___ Given data

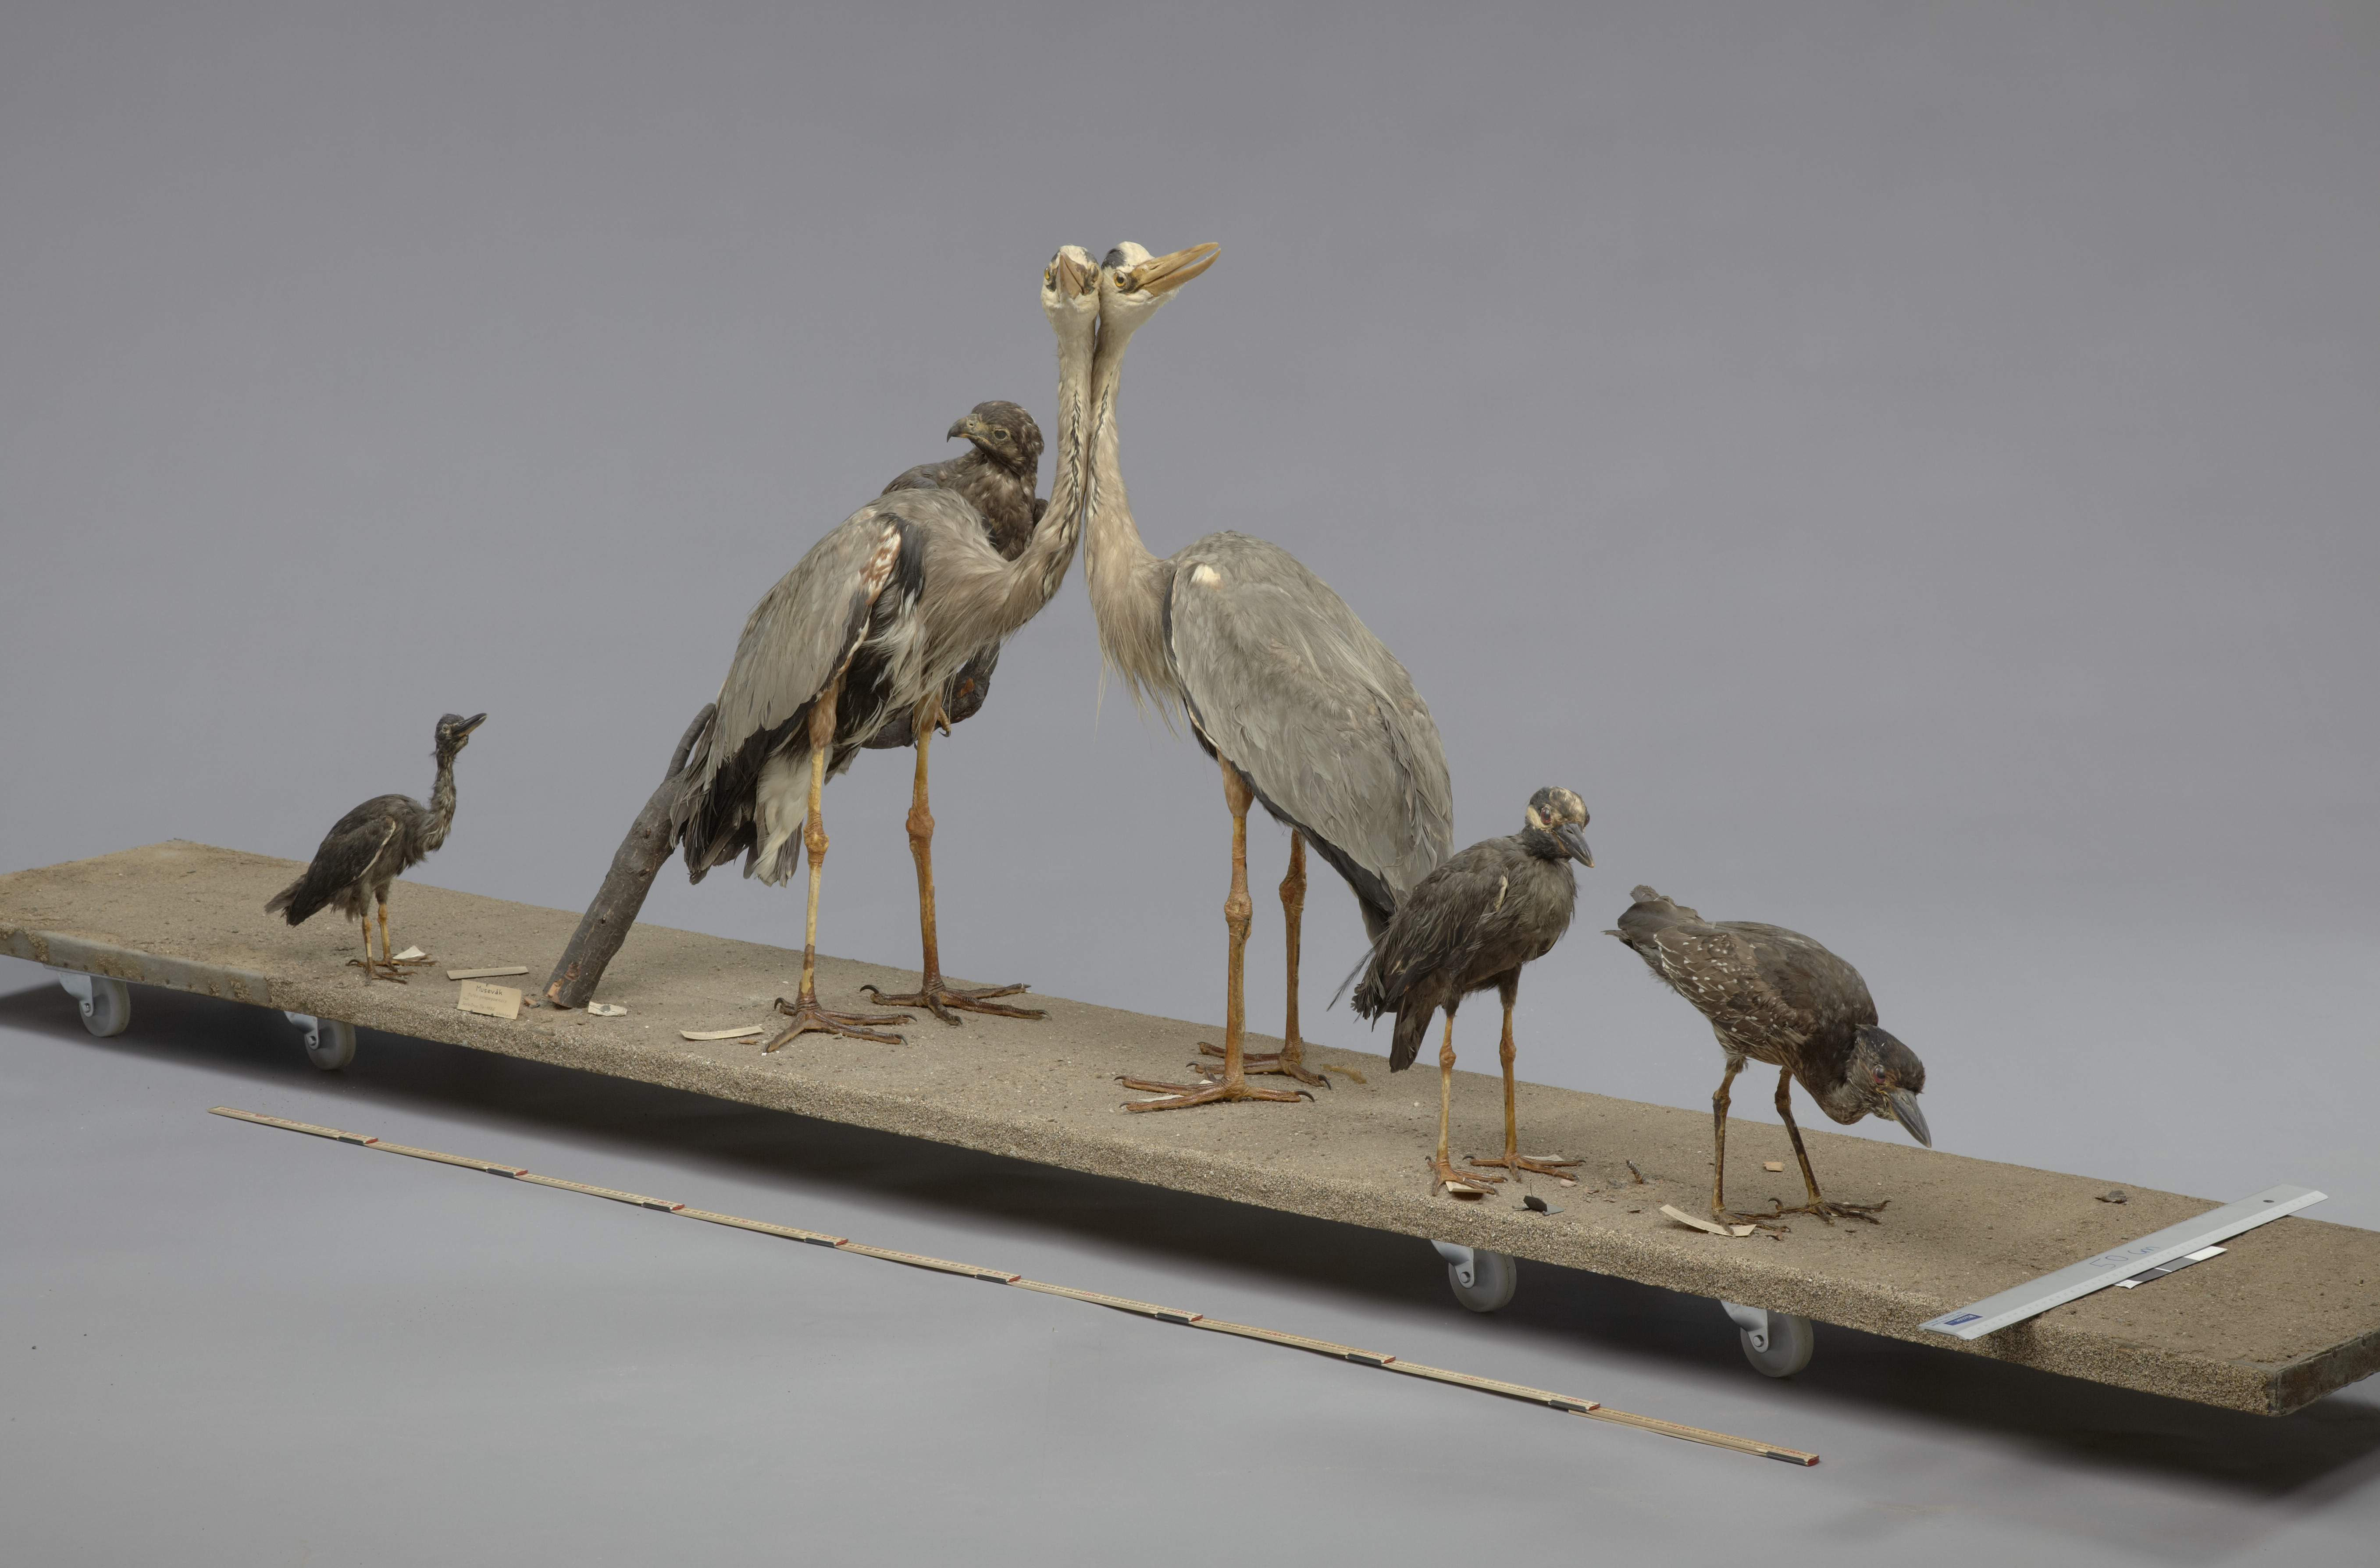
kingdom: Animalia
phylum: Chordata
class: Aves
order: Pelecaniformes
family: Ardeidae
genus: Nyctanassa
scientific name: Nyctanassa violacea
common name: Yellow-crowned night heron
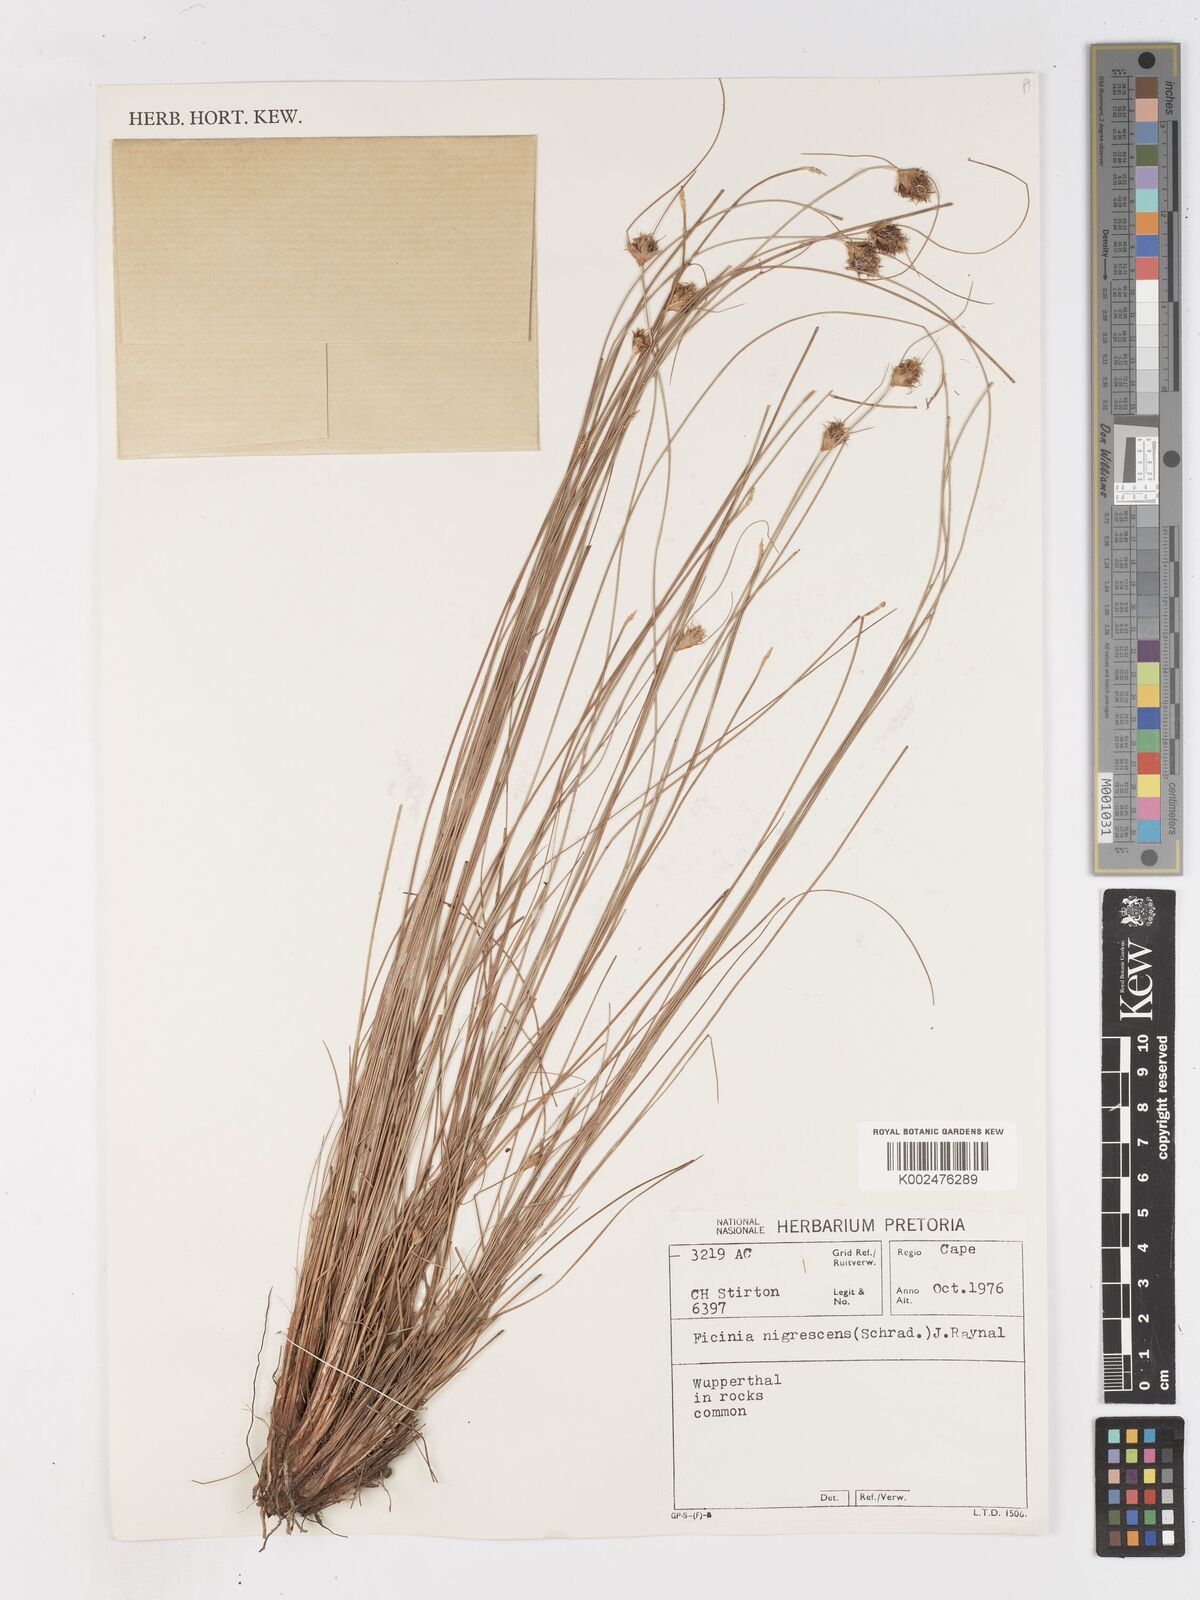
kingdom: Plantae
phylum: Tracheophyta
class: Liliopsida
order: Poales
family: Cyperaceae
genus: Ficinia
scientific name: Ficinia nigrescens
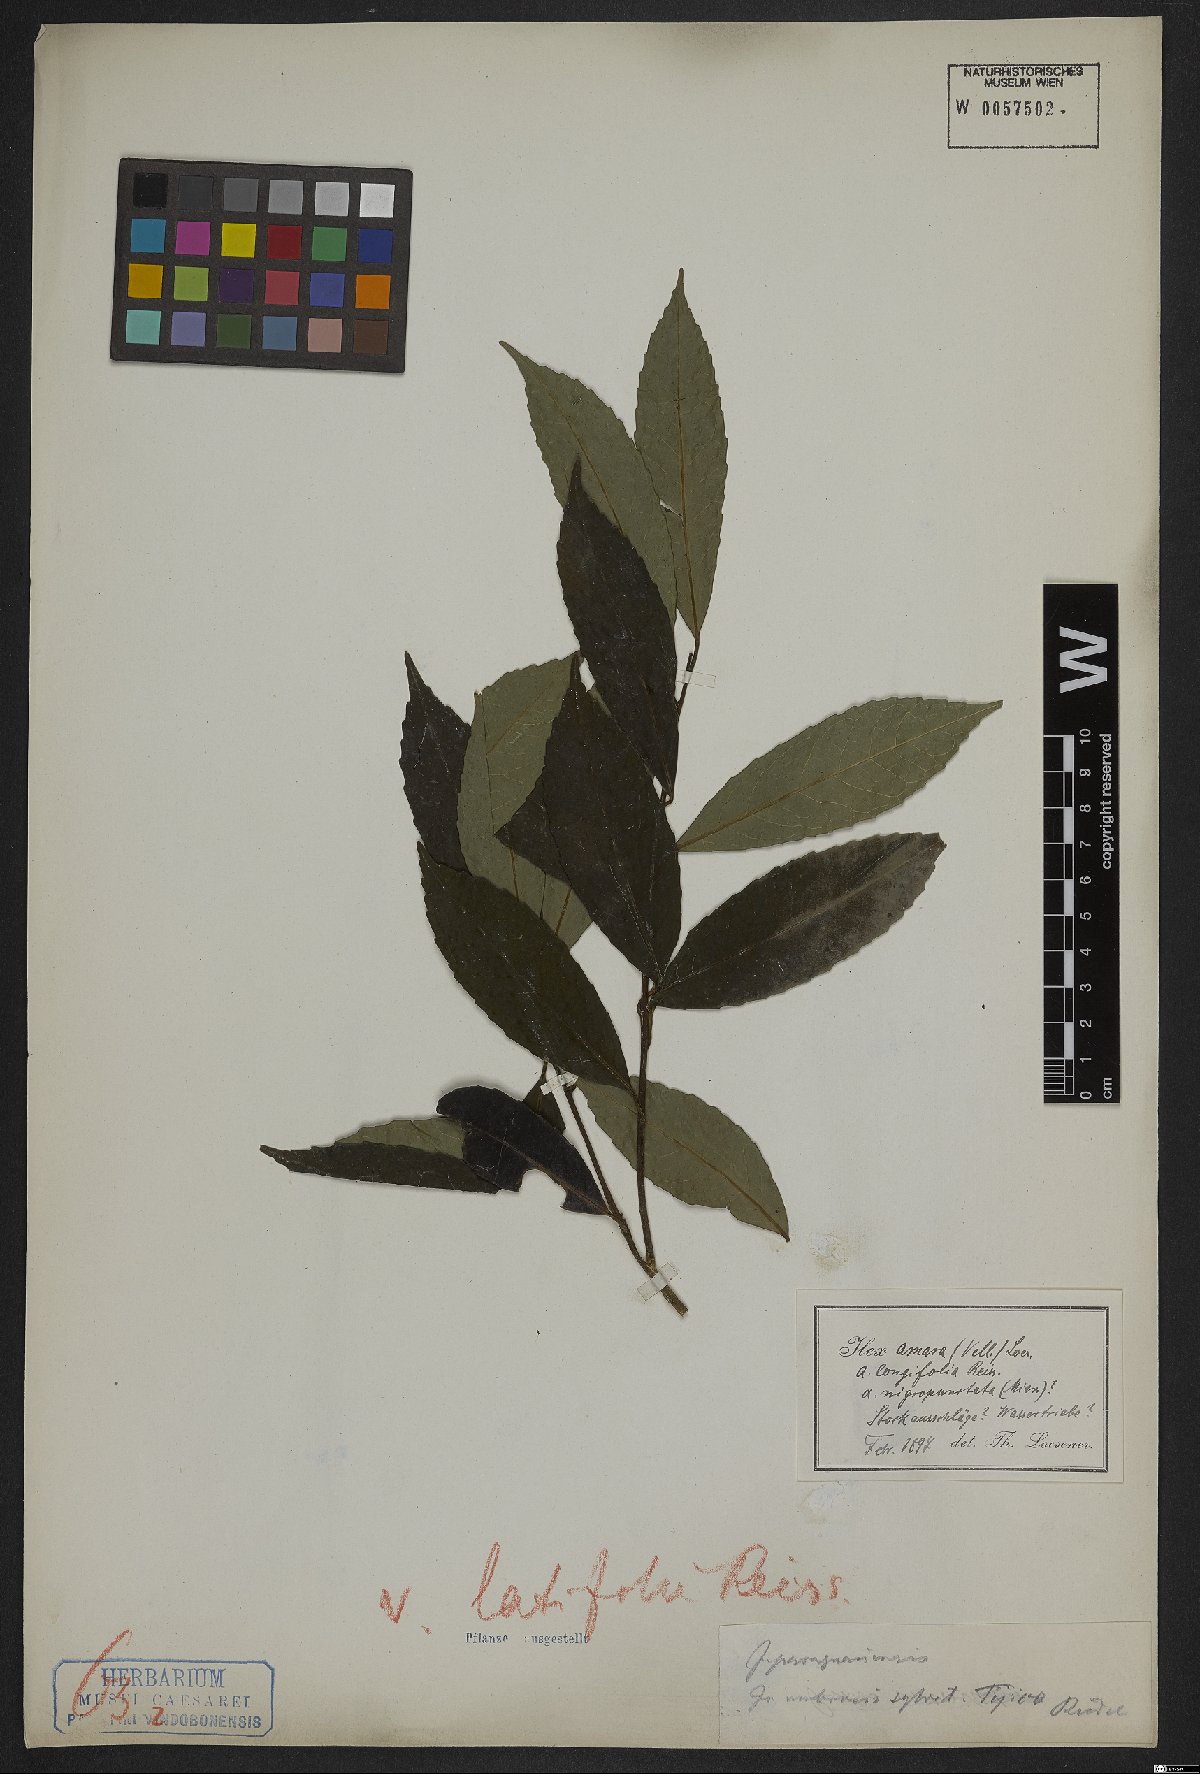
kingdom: Plantae
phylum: Tracheophyta
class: Magnoliopsida
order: Aquifoliales
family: Aquifoliaceae
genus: Ilex
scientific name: Ilex dumosa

______

* **What is asked**: Reproduce every line of the material above word for word, omitting the pictures.

* **Result for this exercise**:
kingdom: Animalia
phylum: Chordata
class: Aves
order: Pelecaniformes
family: Ardeidae
genus: Nyctanassa
scientific name: Nyctanassa violacea
common name: Yellow-crowned night heron
kingdom: Plantae
phylum: Tracheophyta
class: Liliopsida
order: Poales
family: Cyperaceae
genus: Ficinia
scientific name: Ficinia nigrescens
kingdom: Plantae
phylum: Tracheophyta
class: Magnoliopsida
order: Aquifoliales
family: Aquifoliaceae
genus: Ilex
scientific name: Ilex dumosa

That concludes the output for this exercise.